On Fri, Dec 05, 2014 at 01:27:23PM -0800, Greg KH wrote:
On Fri, Dec 05, 2014 at 12:03:47AM -0800, Tristan Lelong wrote:
> static ssize_t
> -fld_proc_hash_seq_write(struct file *file, const char *buffer,
> - size_t count, loff_t *off)
> +fld_proc_hash_seq_write(struct file *file,
> + const char __user *buffer,
> + size_t count, loff_t *off)
> {
> struct lu_client_fld *fld;
> struct lu_fld_hash *hash = NULL;
> + char name[80];
> int i;
>
> + if (count > 80)
> + return -ENAMETOOLONG;
> +
> + if (copy_from_user(name, buffer, count) != 0)
> + return -EFAULT;
How was this code ever working before?
I have no idea, and was actually surprised that this was there.
And I know Joe asked, but how do you know that 80 is ok? And why on the
stack?
80 is the sizeof(struct lu_fld_hash.fh_name) and there is no define for that.

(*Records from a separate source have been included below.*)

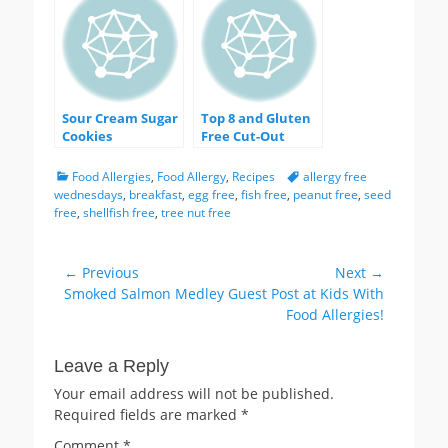
Sour Cream Sugar
Top 8 and Gluten
Cookies
Free Cut-Out
Sugar Cookies
with Aquafaba
Categories
Tags
Food Allergies
,
Food Allergy
,
Recipes
allergy free
Royal Icing
wednesdays
,
breakfast
,
egg free
,
fish free
,
peanut free
,
seed
free
,
shellfish free
,
tree nut free
Post
← Previous
Next →
Previous
Next
Smoked Salmon Medley
Guest Post at Kids With
navigation
post:
post:
Food Allergies!
Leave a Reply
Your email address will not be published.
Required fields are marked
*
Comment
*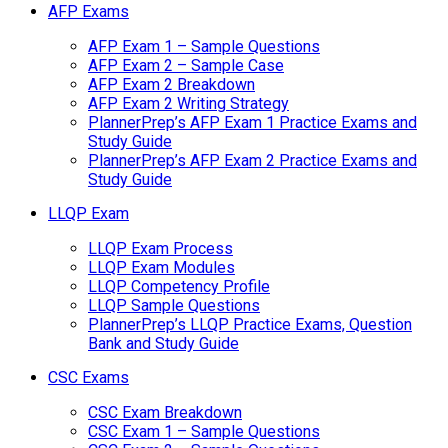
AFP Exams
AFP Exam 1 – Sample Questions
AFP Exam 2 – Sample Case
AFP Exam 2 Breakdown
AFP Exam 2 Writing Strategy
PlannerPrep’s AFP Exam 1 Practice Exams and
Study Guide
PlannerPrep’s AFP Exam 2 Practice Exams and
Study Guide
LLQP Exam
LLQP Exam Process
LLQP Exam Modules
LLQP Competency Profile
LLQP Sample Questions
PlannerPrep’s LLQP Practice Exams, Question
Bank and Study Guide
CSC Exams
CSC Exam Breakdown
CSC Exam 1 – Sample Questions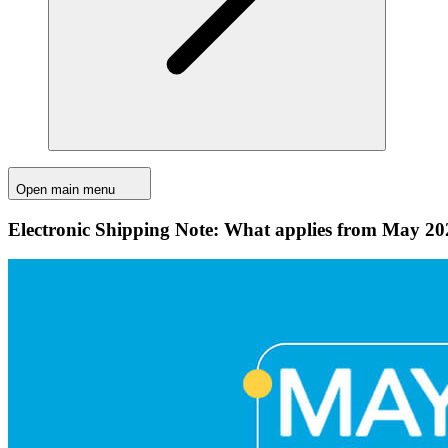
Open main menu
Electronic Shipping Note: What applies from May 20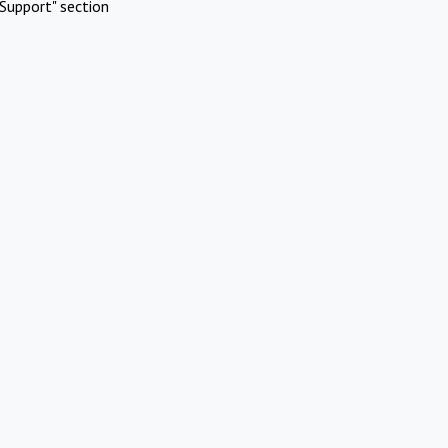
Support" section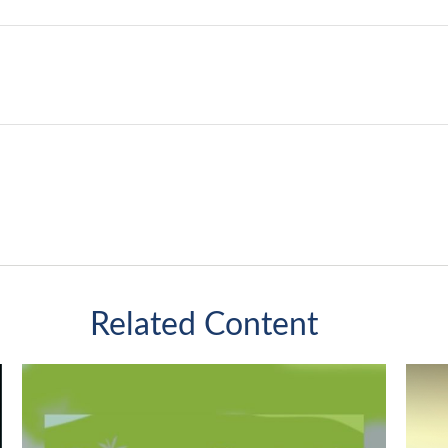
Related Content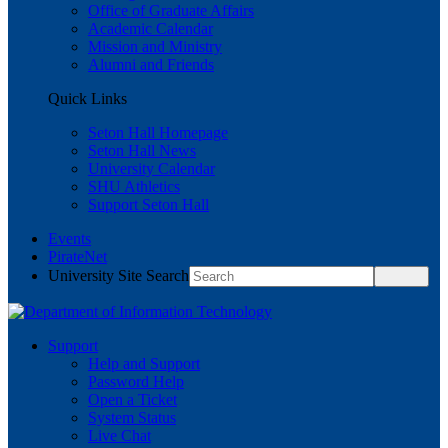
Office of Graduate Affairs
Academic Calendar
Mission and Ministry
Alumni and Friends
Quick Links
Seton Hall Homepage
Seton Hall News
University Calendar
SHU Athletics
Support Seton Hall
Events
PirateNet
University Site Search
Support
Help and Support
Password Help
Open a Ticket
System Status
Live Chat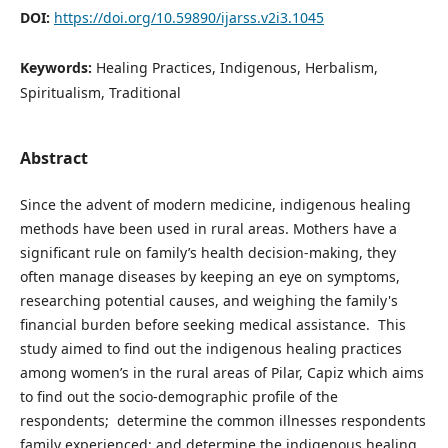
DOI:
https://doi.org/10.59890/ijarss.v2i3.1045
Keywords:
Healing Practices, Indigenous, Herbalism,
Spiritualism, Traditional
Abstract
Since the advent of modern medicine, indigenous healing
methods have been used in rural areas. Mothers have a
significant rule on family’s health decision-making, they
often manage diseases by keeping an eye on symptoms,
researching potential causes, and weighing the family's
financial burden before seeking medical assistance. This
study aimed to find out the indigenous healing practices
among women’s in the rural areas of Pilar, Capiz which aims
to find out the socio-demographic profile of the
respondents; determine the common illnesses respondents
family experienced; and determine the indigenous healing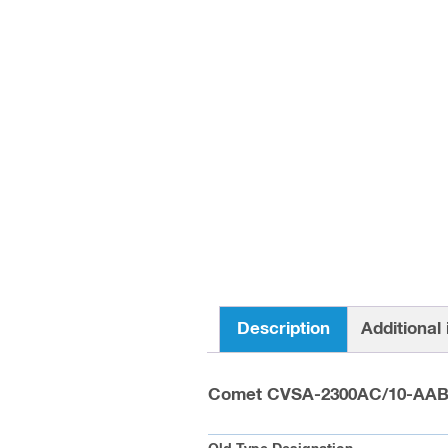
Description
Additional
Comet CVSA-2300AC/10-AA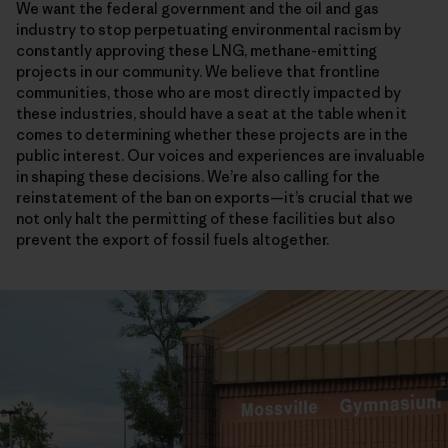
We want the federal government and the oil and gas
industry to stop perpetuating environmental racism by
constantly approving these LNG, methane-emitting
projects in our community. We believe that frontline
communities, those who are most directly impacted by
these industries, should have a seat at the table when it
comes to determining whether these projects are in the
public interest. Our voices and experiences are invaluable
in shaping these decisions. We’re also calling for the
reinstatement of the ban on exports—it’s crucial that we
not only halt the permitting of these facilities but also
prevent the export of fossil fuels altogether.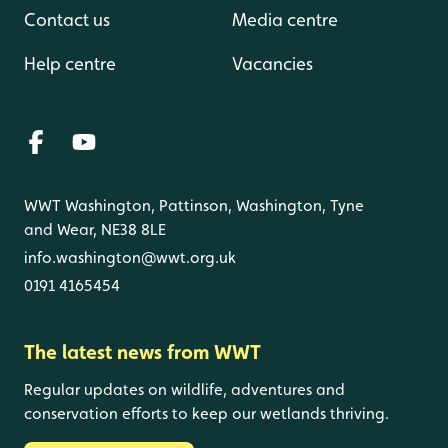
Contact us
Media centre
Help centre
Vacancies
WWT Washington, Pattinson, Washington, Tyne
and Wear, NE38 8LE
info.washington@wwt.org.uk
0191 4165454
The latest news from WWT
Regular updates on wildlife, adventures and
conservation efforts to keep our wetlands thriving.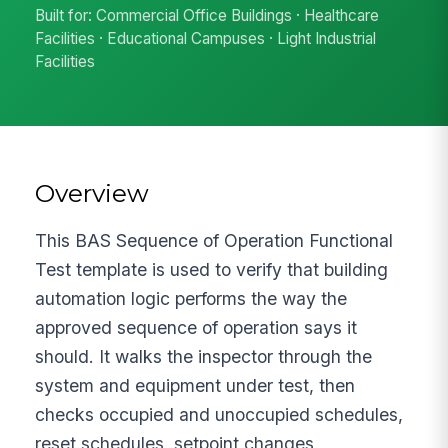
Built for: Commercial Office Buildings · Healthcare
Facilities · Educational Campuses · Light Industrial
Facilities
Overview
This BAS Sequence of Operation Functional
Test template is used to verify that building
automation logic performs the way the
approved sequence of operation says it
should. It walks the inspector through the
system and equipment under test, then
checks occupied and unoccupied schedules,
reset schedules, setpoint changes,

A few other structure members are using this 80 value internally, and as I told
Joe, I will analyze if they are all related and submit a patch to use a define instead.
Shouldn't you just compare count to strlen(fld_hash[i].fh_name)? like you
do later on?
This is actually done in the for loop already. I first compare with the maximum size,
then the loop use the strlen of each entries in the table, and finally does the strncmp.
Anyway, I don't like large stack variables like this, can you make it
dynamic instead?
I can definitely do this with a kmalloc, I'll submit a v2 tonight.